Reproduce the records below exactly as they appear.

--- Material shown ---

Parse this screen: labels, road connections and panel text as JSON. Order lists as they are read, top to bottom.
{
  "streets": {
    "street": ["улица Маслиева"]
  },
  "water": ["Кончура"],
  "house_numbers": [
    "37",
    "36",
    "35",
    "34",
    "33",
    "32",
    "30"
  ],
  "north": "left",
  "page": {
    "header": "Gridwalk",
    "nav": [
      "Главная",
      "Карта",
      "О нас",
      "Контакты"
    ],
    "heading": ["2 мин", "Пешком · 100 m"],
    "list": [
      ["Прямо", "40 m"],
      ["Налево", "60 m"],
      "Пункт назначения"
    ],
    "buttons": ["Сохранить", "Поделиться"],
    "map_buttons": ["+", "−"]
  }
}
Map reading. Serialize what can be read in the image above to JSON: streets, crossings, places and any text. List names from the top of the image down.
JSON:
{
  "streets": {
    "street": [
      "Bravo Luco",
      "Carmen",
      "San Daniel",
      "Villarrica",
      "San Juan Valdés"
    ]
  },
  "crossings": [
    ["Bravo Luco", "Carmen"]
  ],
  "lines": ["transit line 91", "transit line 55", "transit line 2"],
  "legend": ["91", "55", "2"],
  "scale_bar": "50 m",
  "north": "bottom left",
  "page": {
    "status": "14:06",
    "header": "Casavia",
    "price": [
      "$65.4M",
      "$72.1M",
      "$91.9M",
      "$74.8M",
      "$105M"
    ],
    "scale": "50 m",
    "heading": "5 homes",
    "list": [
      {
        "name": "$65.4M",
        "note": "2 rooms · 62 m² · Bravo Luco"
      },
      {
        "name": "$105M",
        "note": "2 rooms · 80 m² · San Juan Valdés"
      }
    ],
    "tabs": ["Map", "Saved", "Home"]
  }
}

---

— Expected output —
Parse this screen: labels, road connections and panel text as JSON. Order lists as they are read, top to bottom.
{
  "streets": {
    "street": ["улица Маслиева"]
  },
  "water": ["Кончура"],
  "house_numbers": [
    "37",
    "36",
    "35",
    "34",
    "33",
    "32",
    "30"
  ],
  "north": "left",
  "page": {
    "header": "Gridwalk",
    "nav": [
      "Главная",
      "Карта",
      "О нас",
      "Контакты"
    ],
    "heading": ["2 мин", "Пешком · 100 m"],
    "list": [
      ["Прямо", "40 m"],
      ["Налево", "60 m"],
      "Пункт назначения"
    ],
    "buttons": ["Сохранить", "Поделиться"],
    "map_buttons": ["+", "−"]
  }
}
Map reading. Serialize what can be read in the image above to JSON: streets, crossings, places and any text. List names from the top of the image down.
JSON:
{
  "streets": {
    "street": [
      "Bravo Luco",
      "Carmen",
      "San Daniel",
      "Villarrica",
      "San Juan Valdés"
    ]
  },
  "crossings": [
    ["Bravo Luco", "Carmen"]
  ],
  "lines": ["transit line 91", "transit line 55", "transit line 2"],
  "legend": ["91", "55", "2"],
  "scale_bar": "50 m",
  "north": "bottom left",
  "page": {
    "status": "14:06",
    "header": "Casavia",
    "price": [
      "$65.4M",
      "$72.1M",
      "$91.9M",
      "$74.8M",
      "$105M"
    ],
    "scale": "50 m",
    "heading": "5 homes",
    "list": [
      {
        "name": "$65.4M",
        "note": "2 rooms · 62 m² · Bravo Luco"
      },
      {
        "name": "$105M",
        "note": "2 rooms · 80 m² · San Juan Valdés"
      }
    ],
    "tabs": ["Map", "Saved", "Home"]
  }
}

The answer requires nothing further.